A stable political and economic environment in the UAE has propelled the country into 19th position on a global foreign direct investment confidence index.
The UAE, the second-biggest Arab economy, moved two places higher than its 2017 position in the 2020 Kearney Foreign Direct Investment Confidence Index, the global management consultancy said on Sunday.
The Gulf country was among three emerging markets – in addition to Brazil and China – ranked on the index, which is an annual survey of global business executives that lists markets that are expected to attract the highest level of investment in the next three years.
The UAE’s ranking, the consultancy said, reflects positive investor sentiment based on the government’s commitment to economic diversification, innovation, infrastructure and the ease of doing business.
These policies are “now paying clear dividends”, boosting the country’s attractiveness to foreign investors, Rudolph Lohmeyer, partner at Kearney Middle East’s National Transformations Institute, said.
“Investors clearly anticipate that these fundamentals, combined with an extremely effective response to the crisis, will enable the country to emerge strongly from the Covid-19 crisis,” Mr Lohmeyer said.
“The UAE is also expected to benefit from the entry into force of the Africa Continental Free Trade Area, through new trade opportunities with African countries, although Covid-19 has delayed the timeline for the agreement.”
The UAE has taken various measures to attract foreign investment as part of efforts to reduce the country’s reliance on oil revenue and diversify its economy.
The country introduced a new FDI law in November 2018. It also announced a list of 122 economic activities across 13 sectors, in which foreign investors would be allowed complete ownership, last July.
These sectors include renewable energy, space, agriculture, manufacturing, transport, logistics and hospitality. Sweeping visa changes, reduced fees and the removal of administrative barriers have also boosted the amount of investment coming into the country.
The acquisition of Careem for $3.1 billion (Dh11.38bn) by US ride-sharing company Uber also supports the country’s technology sector, adding to its appeal as one of the world’s most attractive FDI destinations, according to Kearney.
Mr Lohmeyer said “the shift of the Dubai Expo [to] 2021 is expected to fuel growth and stimulate foreign investment as the world emerges from the crisis”.

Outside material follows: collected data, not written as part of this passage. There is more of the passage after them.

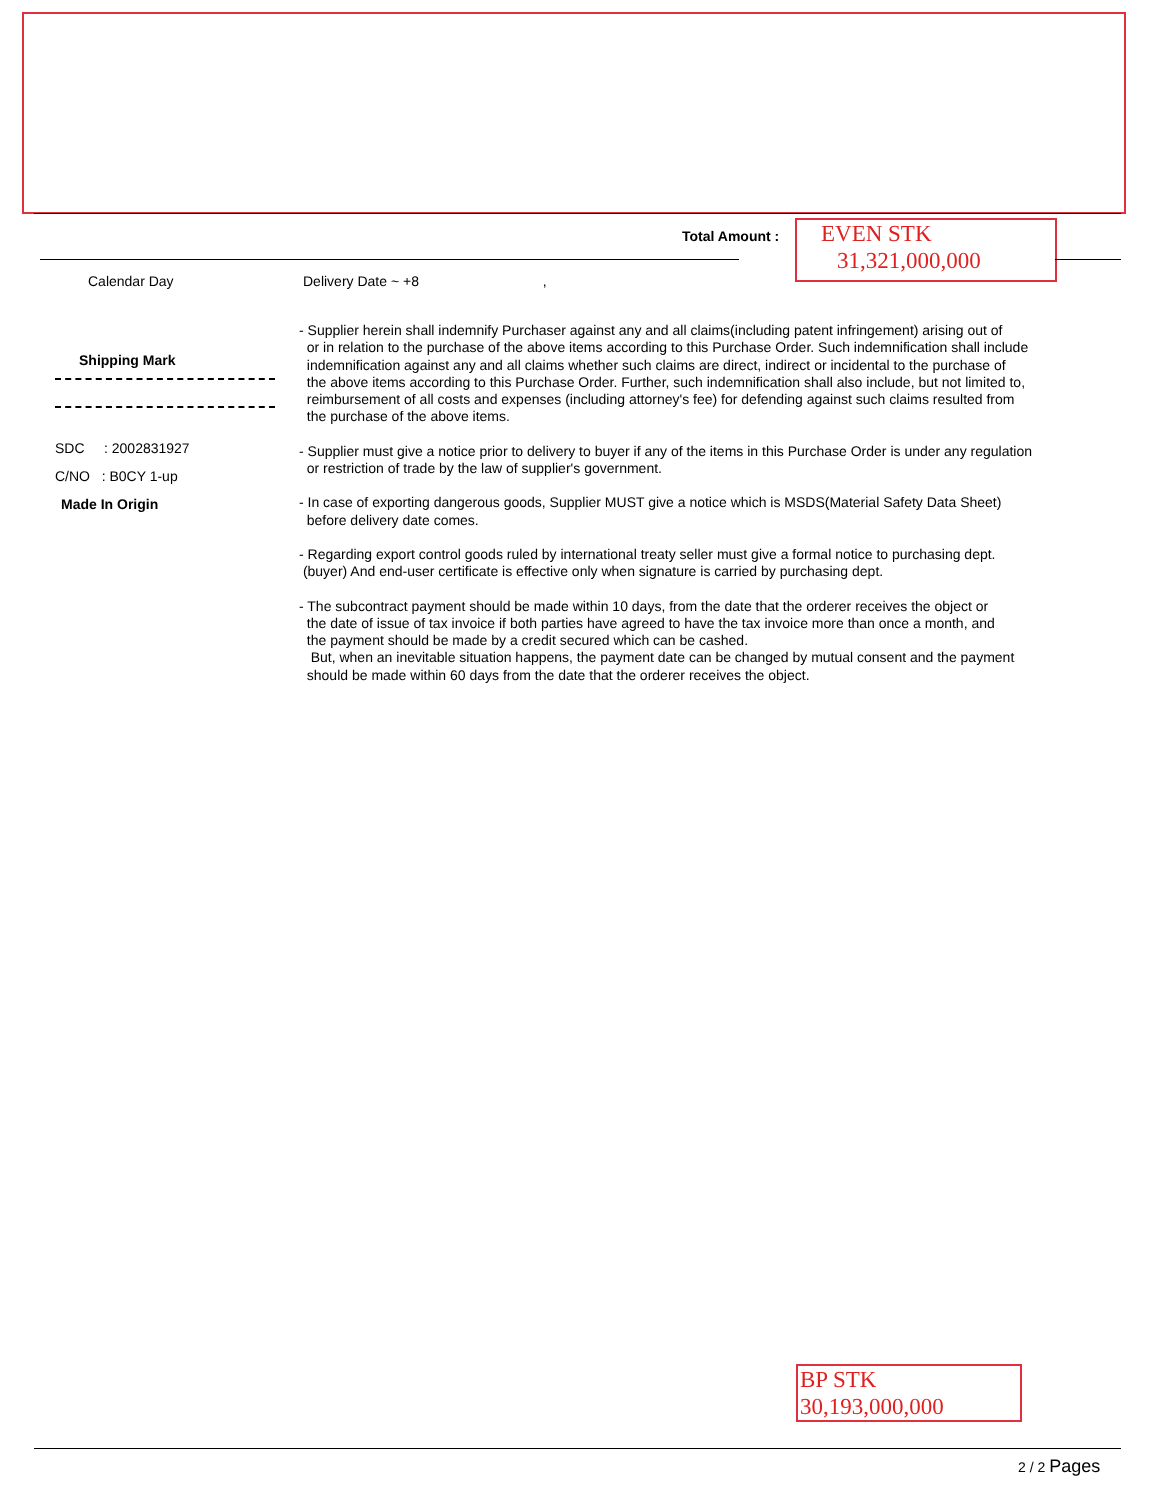Total Amount :
EVEN STK
31,321,000,000
Calendar Day Delivery Date ~ +8 ,
Shipping Mark
SDC : 2002831927
C/NO : B0CY 1-up
Made In Origin
- Supplier herein shall indemnify Purchaser against any and all claims(including patent infringement) arising out of
or in relation to the purchase of the above items according to this Purchase Order. Such indemnification shall include
indemnification against any and all claims whether such claims are direct, indirect or incidental to the purchase of
the above items according to this Purchase Order. Further, such indemnification shall also include, but not limited to,
reimbursement of all costs and expenses (including attorney's fee) for defending against such claims resulted from
the purchase of the above items.
- Supplier must give a notice prior to delivery to buyer if any of the items in this Purchase Order is under any regulation
or restriction of trade by the law of supplier's government.
- In case of exporting dangerous goods, Supplier MUST give a notice which is MSDS(Material Safety Data Sheet)
before delivery date comes.
- Regarding export control goods ruled by international treaty seller must give a formal notice to purchasing dept.
(buyer) And end-user certificate is effective only when signature is carried by purchasing dept.
- The subcontract payment should be made within 10 days, from the date that the orderer receives the object or
the date of issue of tax invoice if both parties have agreed to have the tax invoice more than once a month, and
the payment should be made by a credit secured which can be cashed.
But, when an inevitable situation happens, the payment date can be changed by mutual consent and the payment
should be made within 60 days from the date that the orderer receives the object.
BP STK
30,193,000,000
2 / 2 Pages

The agency forecast that global FDI will fall this year due to the coronavirus pandemic.
The world economy is facing its deepest recession since the Second World War, according to the International Monetary Fund, and the nature and timetable of the recovery remain uncertain.
"The pandemic and its subsequent economic shocks show just how quickly and profoundly the external operating environment can change," Paul A Laudicina, founder of the FDI Confidence Index, said.
“Some markets will recover faster than others, and this likely explains why there appeared to be a return to the fundamentals — to large, more stable markets with more predictable political and regulatory structures.
The report said developed markets will continue to do well this year because they show strength in the factors that investors tend to put a priority on, including an attractive investment environment and strong technology infrastructure.
Emerging and frontier markets, on the other hand, will suffer much more due to the fallout from the coronavirus outbreak.
The US, Canada, Germany and Japan make up the top four countries on the global FDI confidence index.
France, the UK, Australia, China, Italy and Switzerland complete the top 10.